Common Mistakes to Avoid

  • Overcrowding the pan: If the bites are too close, they steam instead of crisp. Give them room to spread.
  • Pulling them too early: Light golden usually means soft. Wait for a deep golden edge for that crunchy texture.
  • Skipping the cool-down: They crisp as they cool.

    Moving them too soon can make them bend or break.

  • Using pre-shredded cheese only: Pre-shredded can contain anti-caking agents that affect crispiness. If possible, use a mix of freshly grated cheddar with some pre-shredded for convenience.
  • Too much almond flour: Adding extra flour makes them cakey. Stick to the measurements for a true chip-like crunch.

Alternatives

  • Cheese swaps: Try pepper jack for heat, gouda for a buttery note, or all-Parmesan for ultra-thin, lacy crisps.
  • Seasoning variations: Ranch powder, chili-lime, Italian herbs, or a pinch of cayenne all work well.

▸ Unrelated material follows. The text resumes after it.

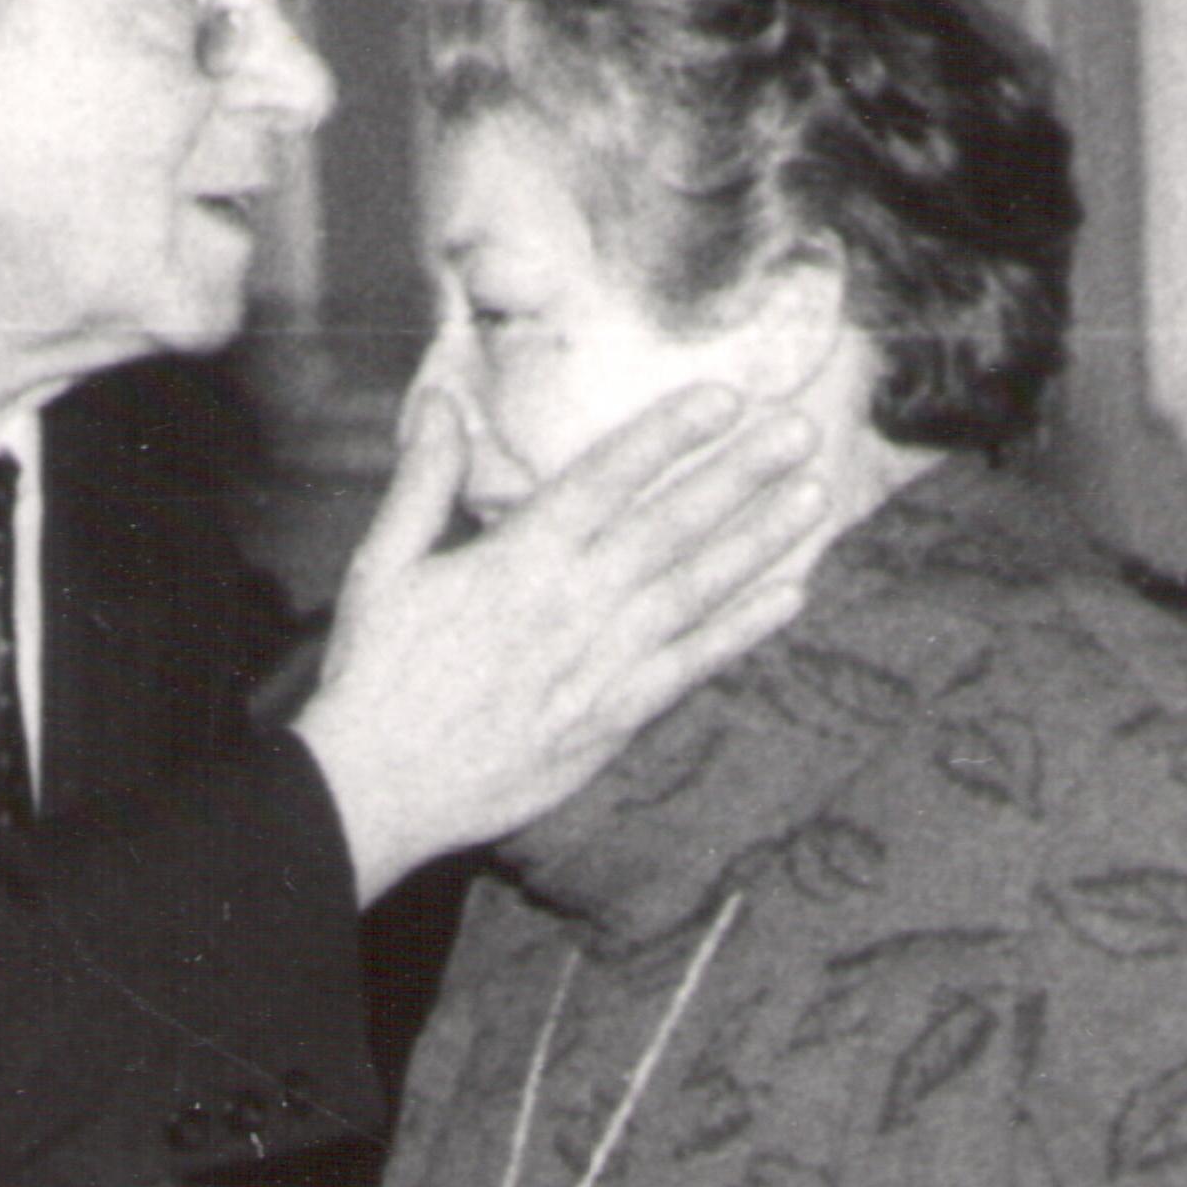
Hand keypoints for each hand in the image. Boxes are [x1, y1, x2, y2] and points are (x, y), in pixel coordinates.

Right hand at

    Start small; cheese carries salt.

  • Nut-free option: Replace almond flour with finely ground sunflower seed flour in a 1:1 ratio. The texture stays crisp and toasty.
  • Herb boost: Mix in finely chopped chives or parsley for a fresh finish.
  • Dipping ideas: Serve with sour cream, guacamole, sugar-free marinara, or a spicy Greek yogurt dip.

FAQ

Can I make these without egg?

Yes. Replace the egg with 1 tablespoon cream cheese, softened, to help bind the mixture.

The texture will be slightly richer and still crisp.

What’s the best cheese for maximum crunch?

Parmesan and aged cheddar are top choices. Parmesan yields a delicate, lacy crisp, while sharp cheddar gives a sturdier crunch with a bold flavor.

How do I keep them from sticking to the parchment?

Use true parchment (not wax paper) and lightly mist with oil. Let the bites cool a few minutes before lifting with a thin spatula.

Can I make these in an air fryer?

Yes.

Air fry at 350°F (175°C) for 6–9 minutes, checking at the 6-minute mark. Line the basket with perforated parchment to prevent sticking and improve airflow.

Are these spicy?

Not by default. If you add smoked paprika or cayenne, you’ll get a mild kick.

Adjust spices to taste.

How many carbs per serving?

Exact numbers vary by brand, but a typical serving of 6–8 bites lands around 2–3 net carbs. Check your ingredients and measure for accuracy.

Can I make the dough ahead of time?

Yes. Mix and refrigerate the dough for up to 24 hours.

Let it sit at room temperature for 10–15 minutes before shaping and baking.

Why are my bites chewy instead of crispy?

They likely needed more bake time or space on the tray. Bake until edges are deep golden, cool fully, and consider the optional second bake for extra crunch.

Wrapping Up

Keto Crunchy Cheese Chip Snack Bites are quick, reliable, and endlessly flexible. With simple ingredients and a short bake, you get a low-carb snack that truly satisfies the urge for something salty and crisp.

Keep a batch on hand for busy afternoons, party platters, or late-night cravings. Once you try them, they’ll earn a permanent spot in your snack rotation.